Figure 4 shows the ROC curves for the CW- and FLT-based tumor identification, obtained by plotting the sensitivity versus the false-positive rate ($=1-\text{specificity}$). The FLT-based identification far outperforms the CW intensity with an area under the curve (AUC) of 0.99 for FLT compared to 0.81 for CW. A similar ROC analysis for the 4T1 tumors (not shown) resulted in an AUC of 0.8 for CW and 0.99 for FLT, and for the MDA-MB tumors resulted in an AUC of 0.97 for CW and 0.99 for FLT. Although the performance of CW is comparable to that of FLT for the MDA-MB case, it should be noted that the value of the CW-intensity threshold is not absolute and can be strongly affected by measurement conditions, such as laser power, uniformity of excitation power within the illumination field, variations in camera sensitivity, leakage of excitation light into emission filters, and spurious reflections from more complex tissue surfaces, such as ex-vivo tumor specimens. The FLT threshold, however, is generally more robust to changes in measurement conditions since the FLT is independent of many experimental parameters including excitation intensity and filter leakage.

Fig. 4.

ROC curves for the CW and FLT analysis of the glioma tumor data in Figs. 2(d) and 2(g). $\text{False-positive rate}=1-\text{specificity}$.
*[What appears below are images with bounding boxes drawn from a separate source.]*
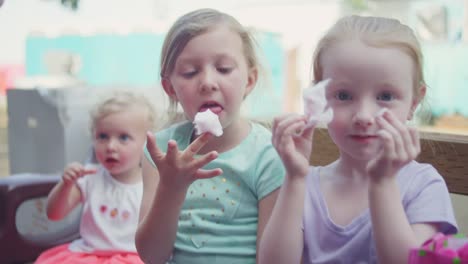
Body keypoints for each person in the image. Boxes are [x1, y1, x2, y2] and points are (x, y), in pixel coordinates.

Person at [259, 15, 458, 264]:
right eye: (343, 95)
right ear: (318, 98)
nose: (364, 116)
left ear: (414, 102)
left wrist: (382, 183)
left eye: (385, 95)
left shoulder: (423, 185)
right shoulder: (304, 184)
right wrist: (294, 178)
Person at [135, 8, 285, 264]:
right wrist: (171, 188)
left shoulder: (269, 155)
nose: (207, 82)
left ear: (249, 81)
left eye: (224, 69)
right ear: (170, 88)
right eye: (190, 72)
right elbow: (152, 256)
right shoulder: (161, 151)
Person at [36, 90, 156, 264]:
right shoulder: (89, 177)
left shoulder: (152, 185)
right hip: (87, 256)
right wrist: (66, 184)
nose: (110, 146)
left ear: (147, 143)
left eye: (123, 137)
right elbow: (54, 214)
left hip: (133, 258)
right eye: (102, 136)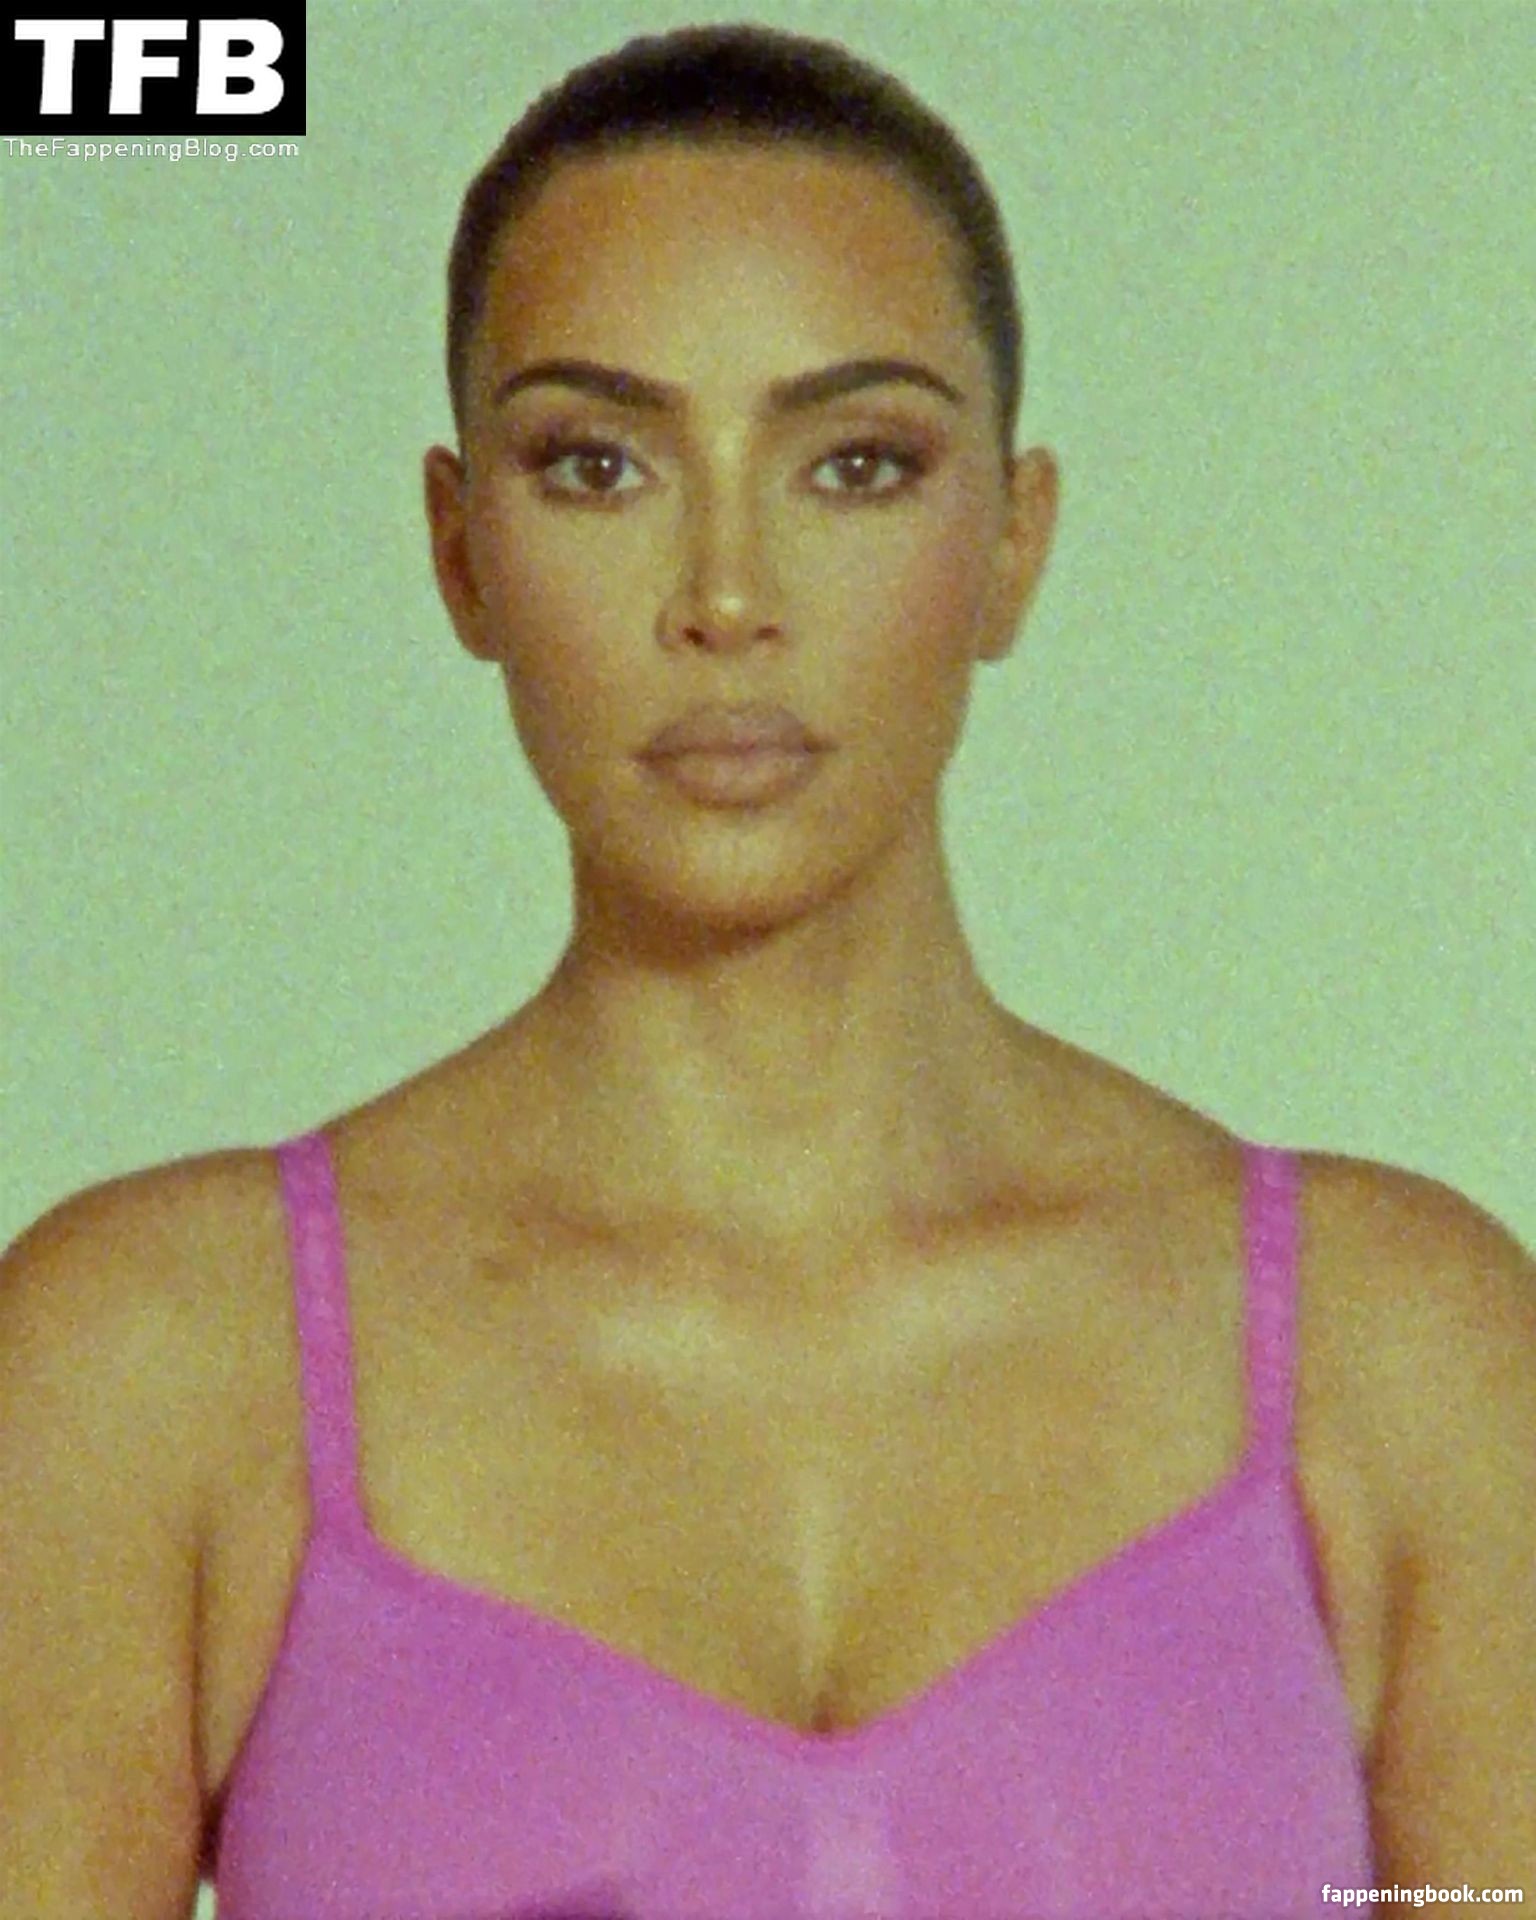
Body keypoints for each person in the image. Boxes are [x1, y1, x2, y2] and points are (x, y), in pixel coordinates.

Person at [3, 21, 1533, 1919]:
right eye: (596, 465)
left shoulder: (1406, 1363)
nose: (725, 597)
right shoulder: (150, 1367)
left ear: (1013, 541)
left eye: (857, 465)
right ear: (461, 552)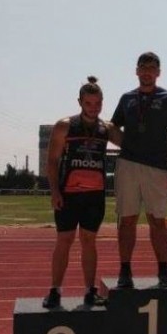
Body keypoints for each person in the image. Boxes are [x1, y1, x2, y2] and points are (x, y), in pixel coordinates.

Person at [43, 77, 122, 308]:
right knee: (64, 241)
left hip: (95, 196)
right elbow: (52, 161)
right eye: (89, 103)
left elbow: (132, 144)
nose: (93, 108)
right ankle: (55, 291)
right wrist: (54, 191)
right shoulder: (64, 126)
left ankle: (90, 291)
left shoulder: (106, 129)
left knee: (89, 242)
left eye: (97, 103)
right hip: (68, 194)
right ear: (80, 102)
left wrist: (157, 140)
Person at [111, 52, 167, 288]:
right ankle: (125, 271)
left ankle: (164, 271)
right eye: (143, 67)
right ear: (136, 71)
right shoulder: (126, 99)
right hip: (128, 166)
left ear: (158, 72)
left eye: (152, 68)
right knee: (127, 220)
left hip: (159, 168)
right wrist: (130, 143)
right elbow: (113, 127)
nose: (147, 72)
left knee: (157, 221)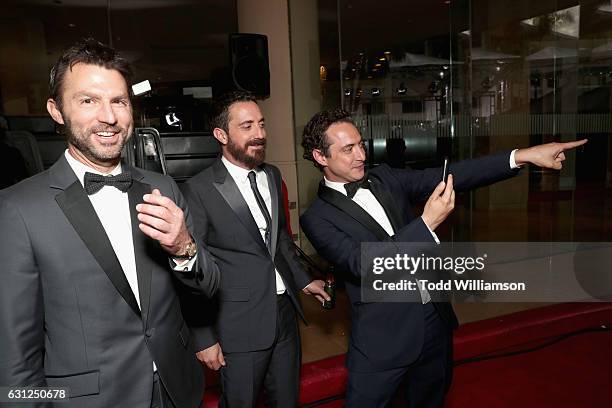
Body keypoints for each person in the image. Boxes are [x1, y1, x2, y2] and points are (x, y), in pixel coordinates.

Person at [299, 108, 587, 408]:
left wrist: (523, 155)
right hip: (384, 336)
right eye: (348, 149)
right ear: (321, 157)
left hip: (433, 319)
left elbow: (448, 176)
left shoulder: (384, 177)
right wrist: (425, 225)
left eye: (360, 144)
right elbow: (363, 265)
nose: (360, 155)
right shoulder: (317, 218)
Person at [0, 38, 219, 408]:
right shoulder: (18, 209)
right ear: (56, 111)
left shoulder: (163, 187)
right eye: (88, 101)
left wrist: (184, 248)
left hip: (177, 389)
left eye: (118, 101)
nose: (109, 117)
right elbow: (15, 360)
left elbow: (209, 287)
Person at [181, 91, 330, 407]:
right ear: (222, 135)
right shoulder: (198, 190)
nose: (260, 134)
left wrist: (303, 280)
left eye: (261, 124)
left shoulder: (272, 176)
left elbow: (280, 241)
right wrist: (204, 338)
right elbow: (191, 270)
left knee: (286, 401)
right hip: (238, 323)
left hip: (285, 316)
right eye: (247, 126)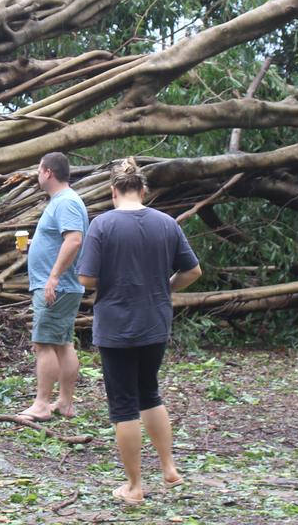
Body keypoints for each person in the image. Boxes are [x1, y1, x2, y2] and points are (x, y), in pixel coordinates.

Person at [77, 157, 203, 505]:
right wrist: (165, 287)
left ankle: (134, 486)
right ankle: (169, 468)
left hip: (117, 327)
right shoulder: (166, 223)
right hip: (155, 322)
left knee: (123, 405)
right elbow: (193, 271)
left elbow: (86, 278)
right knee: (150, 393)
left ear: (112, 190)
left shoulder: (102, 225)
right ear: (143, 190)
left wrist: (113, 281)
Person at [17, 152, 89, 422]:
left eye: (38, 170)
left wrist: (54, 277)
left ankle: (42, 404)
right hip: (62, 286)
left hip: (56, 287)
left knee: (44, 343)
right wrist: (35, 248)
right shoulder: (62, 202)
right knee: (62, 344)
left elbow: (74, 240)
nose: (37, 175)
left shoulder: (66, 202)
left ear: (48, 172)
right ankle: (65, 404)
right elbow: (62, 240)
The goal of the present study was not to identify the origins of the FLT difference between ICG within tumors and tissue AF, but rather to exploit this FLT contrast for enhancing tumor-tissue identification for in-vivo applications. We have observed in control mice that immediately after injection, the ICG FLT is increased in vivo to $\sim 0.68\mathrm{ns}$ compared to its in-vitro FLT ($\sim 0.4\mathrm{ns}$) in agreement with previous work,⁵ which attributed the increase in FLT to a change in polarity upon binding to albumin in blood. We have shown that the combination of enhanced ICG retention in tumors, long-time clearance of ICG from normal tissue, and increased FLT compared to surrounding healthy tissue offers a new opportunity for enhancing tumor specificity for clinical applications. The scope of the present study could be extended beyond the use of ICG for tumor identification alone, to enhance the sensitivity of other intraoperative applications of ICG currently in use. The application of FLT contrast for enhanced sensitivity can also extend to other NIR probes under development, including fluorophores that can be specifically labeled for disease targeting. At least two dyes currently in the FDA approval pipeline, IRDye800CW and chlorotoxin-Cy5.5 (tumor paint),^6,23 allow specific targeting. Probes can also be designed to shift FL upon binding to disease-specific molecular expression,^18,24,25 allowing an “optical switch” property that indicates the presence or absence of a particular disease. As more of these dyes advance to the clinic, FLT imaging can offer enhanced specificity and sensitivity for various disease applications. Our ongoing work is focused on validation and application of ICG-AF FLT contrast for clinical tumor margin assessment.

Disclosures

No conflicts of interest, financial or otherwise, are declared by the authors.